Tightening Their Own Noose
- And when you lose control, you’ll reap the harvest you have sown.
And as the fear grows, the bad blood slows and turns to stone.
And it’s too late to lose the weight you used to need to throw
around.
So have a good drown, as you go down, all alone,
Dragged down by the stone.
Pink Floyd- Dogs
Via Barry Ritholtz, this bit by Sam Antar about how Goldman’s reaction to the SEC complaint filed Friday may have made their situation worse is a pretty interesting read. I won’t be the only one who would be thrilled if their ginormous egos and their feelings of invincibility caused them to react rashly and hurt themselves even more.
As a side note, I found it pretty interesting that Antar is a convicted felon and has managed to turn that into a marketing scheme in and of itself. He discloses that at the end of this post, on his about page, and clearly uses it to give himself street cred for his new job- teaching people how to catch folks like himself, which reminded me of this post I read the other day at the Epicurean Dealmaker:
Now Dick Fuld, at least in his prime, was a forceful and scary man. It takes a certain kind of personality to tell such a man to go fuck himself to his face. Fortunately, we just happen to have a substantial supply of brass-balled, take-no-prisoners, kill-’em-all-and-let-God-sort-’em-out people ready to hand. By happy coincidence, these individuals also happen to be intimately familiar with the ins and outs of the global financial system, the nature and construction of the myriad securities and engineered products polluting financial markets, and the numberless tricks and stratagems large financial institutions use to end-run rules and regulations designed to keep them in check.
These people are called investment bankers.
That’s right, boys and girls: It’s time for the chickens to band together and hire themselves some foxes to guard the chicken coop.

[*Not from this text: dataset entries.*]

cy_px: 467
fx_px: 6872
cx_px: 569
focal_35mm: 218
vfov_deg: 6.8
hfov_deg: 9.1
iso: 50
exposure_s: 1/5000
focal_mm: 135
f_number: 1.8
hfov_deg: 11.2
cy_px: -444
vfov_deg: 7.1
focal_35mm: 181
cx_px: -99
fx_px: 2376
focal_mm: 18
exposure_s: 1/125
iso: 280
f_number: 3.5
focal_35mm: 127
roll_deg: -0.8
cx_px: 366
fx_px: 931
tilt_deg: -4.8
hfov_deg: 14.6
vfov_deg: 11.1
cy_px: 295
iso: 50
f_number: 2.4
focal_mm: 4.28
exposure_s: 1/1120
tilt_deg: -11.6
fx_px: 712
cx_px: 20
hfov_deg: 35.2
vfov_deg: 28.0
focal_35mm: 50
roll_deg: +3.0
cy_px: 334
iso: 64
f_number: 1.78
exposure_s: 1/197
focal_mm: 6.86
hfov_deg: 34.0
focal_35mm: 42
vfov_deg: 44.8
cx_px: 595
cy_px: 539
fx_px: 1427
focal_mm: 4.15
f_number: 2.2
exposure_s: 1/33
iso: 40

***The answer, of course, is obvious, if politically difficult to put into effect. Staff the SEC, or whatever “Super Regulator” the government decides to deputize to oversee this mess, with a bunch of highly-paid, tough-as-nails, sonofabitch investment bankers. You will have to pay them millions, just like regular bankers. (You can tie their incentive pay to improvements in the value of securities held under TARP and TALF, if you like.) Pay them well, and investment bankers won’t be able to treat them like second-class citizens at the negotiating table. Pay them like bankers, and your regulators won’t hesitate to read Jamie Dimon or Lloyd Blankfein the riot act, because they won’t give a shit about getting a job from them later.

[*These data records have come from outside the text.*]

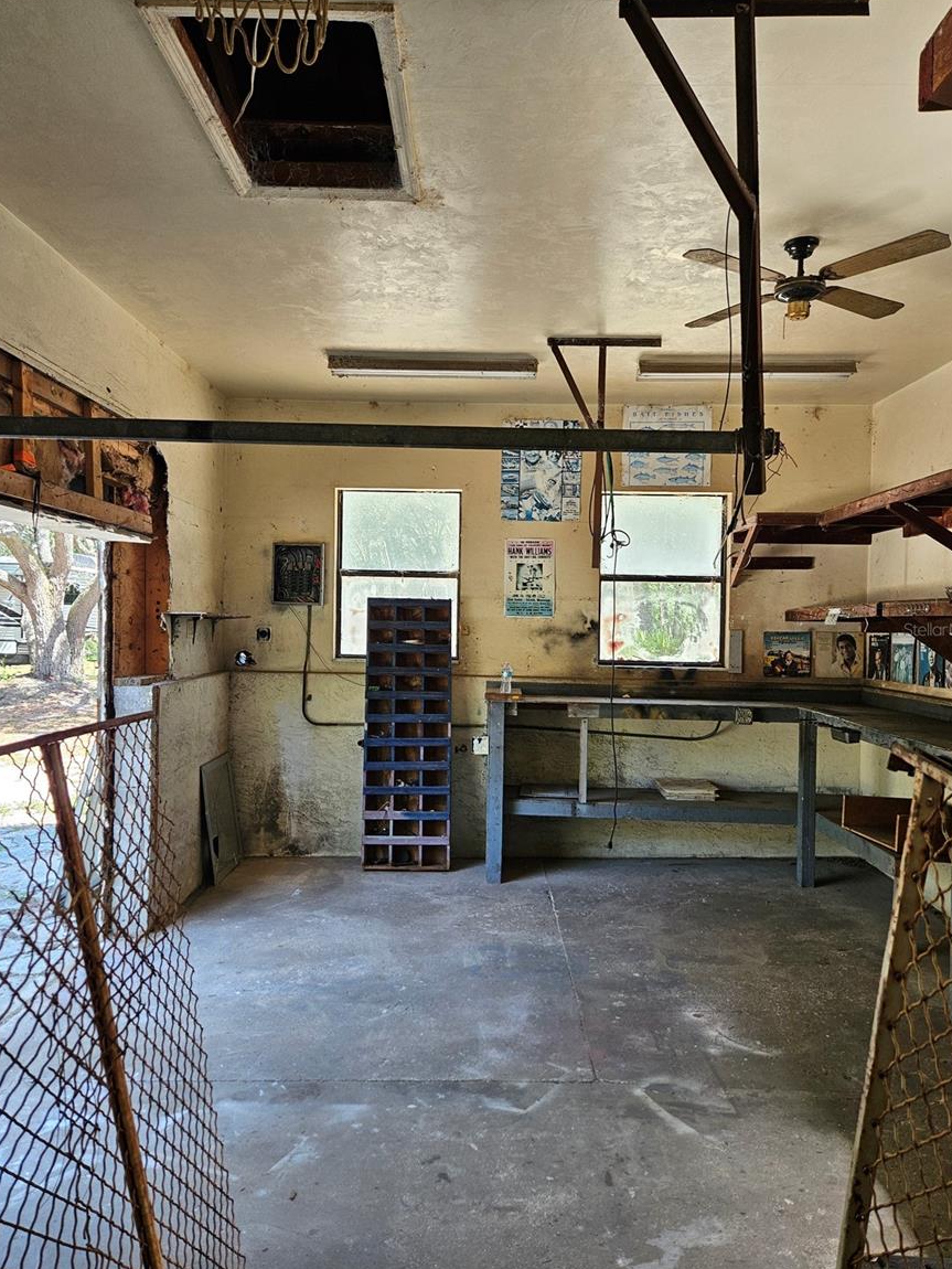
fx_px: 880
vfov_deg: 71.6
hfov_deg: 56.8
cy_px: 629
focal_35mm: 24
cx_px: 485
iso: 80
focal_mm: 5.4
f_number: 1.8
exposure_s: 1/120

Trust me, these are the kind of people you will need on your team: highly educated, financially sophisticated, psychotically hard-working, experienced professionals who know or can figure out CDOs, SIVs, balance sheet leverage, and credit default derivatives just as easily as the idiots who created and trade this shit. Leading your enforcement and supervision teams you need a bunch of smooth, smart, plausible, grandiosely self-confident senior bankers who will not hesitate to tell Vikram Pandit to go fuck himself, his mother, and the cow she rode in on if he ever tries to fuck with the United States government, the US taxpayer, or the pizza delivery boy again. You know: psychopaths.

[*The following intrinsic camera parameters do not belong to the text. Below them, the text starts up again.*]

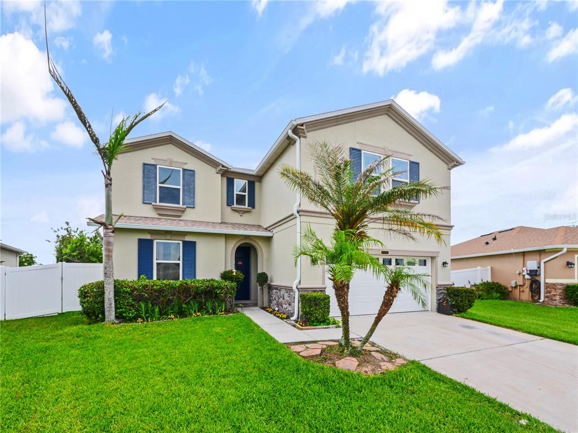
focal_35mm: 14
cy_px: 216
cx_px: 289
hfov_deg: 102.1
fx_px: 234
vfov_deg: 85.7
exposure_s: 1/250
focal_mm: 7
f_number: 6.3
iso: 200
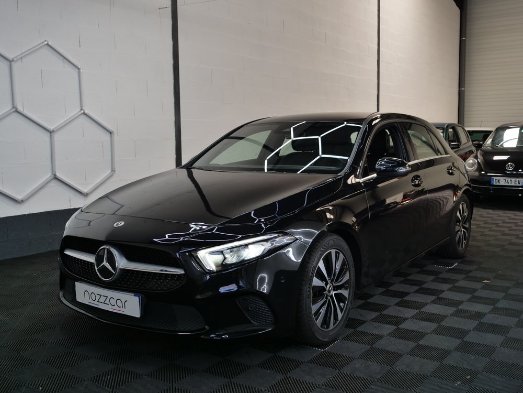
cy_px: 196
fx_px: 544
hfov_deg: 51.4
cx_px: 262
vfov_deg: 39.7
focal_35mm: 36
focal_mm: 18
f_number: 3.2
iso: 250
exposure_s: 1/60
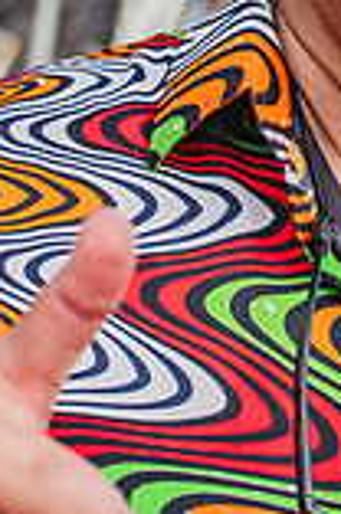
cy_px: -23
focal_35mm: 201
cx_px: 251
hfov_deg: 6.8
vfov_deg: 10.2
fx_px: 2868
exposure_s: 1/1600
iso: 400
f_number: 5.6
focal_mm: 70
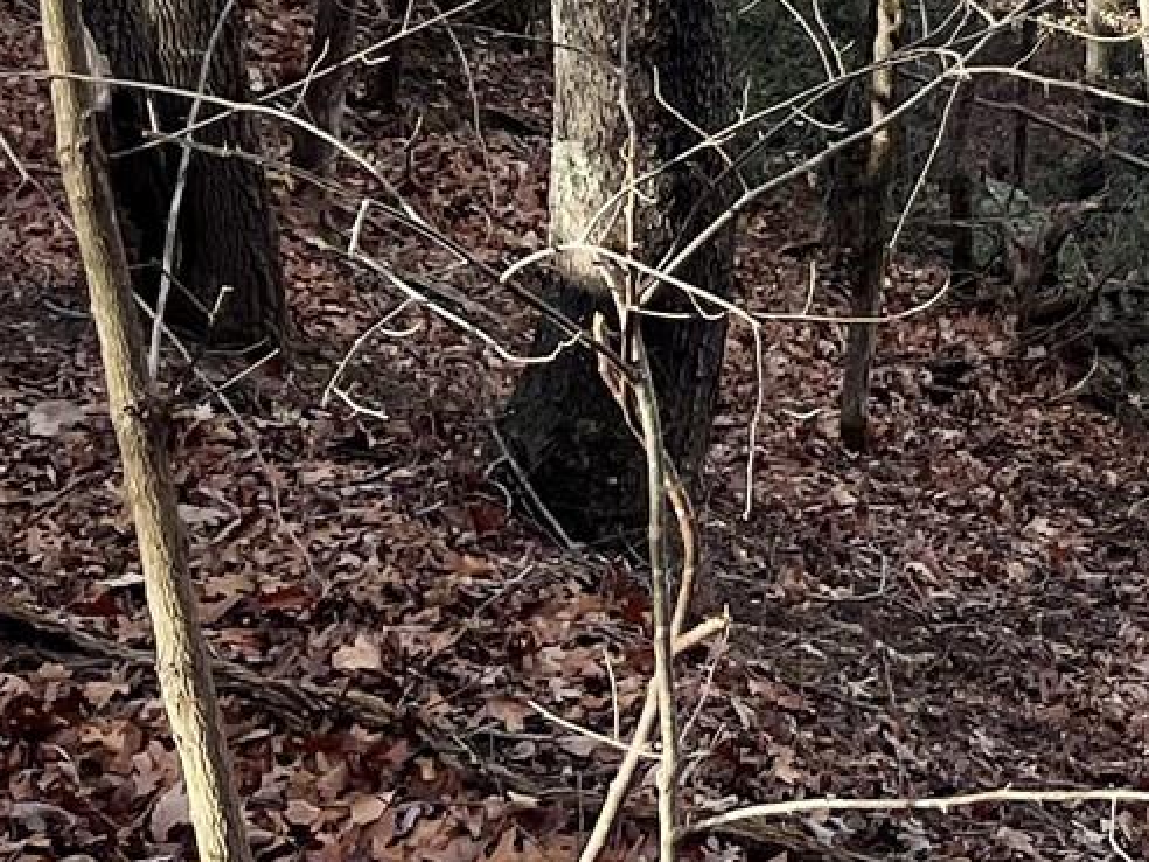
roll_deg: +3.3
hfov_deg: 16.0
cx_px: 2074
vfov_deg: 12.6
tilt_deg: -9.6
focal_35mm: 104
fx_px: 3452
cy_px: -836
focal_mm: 5.1
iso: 32
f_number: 1.6
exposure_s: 1/1387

This is not a new idea. For yonks, the Brits have known that the best person to hire as gamekeeper on your ancestral estate is a former poacher, someone who knows what they know, how they think, and where to punch them in the genitals to get maximum negotiating effect.
Not all folks that get caught up in wrongdoing are as willing to turn to the other side- Henry Blodgett has spent the last three days at Clusterstock furiously spinning for Goldman. My favorite line from Henry- that Goldman will get off because they were only screwing savvy investors (Hey- they only robbed the smart and rich folks!).
Personally, I’d give Elliot Spitzer a billion dollars to fund the staff he wants along with the jurisdiction he needs, a box of condoms and permanent immunity for any future callgirl scandals, and then unleash the mean bastard on Wall Street.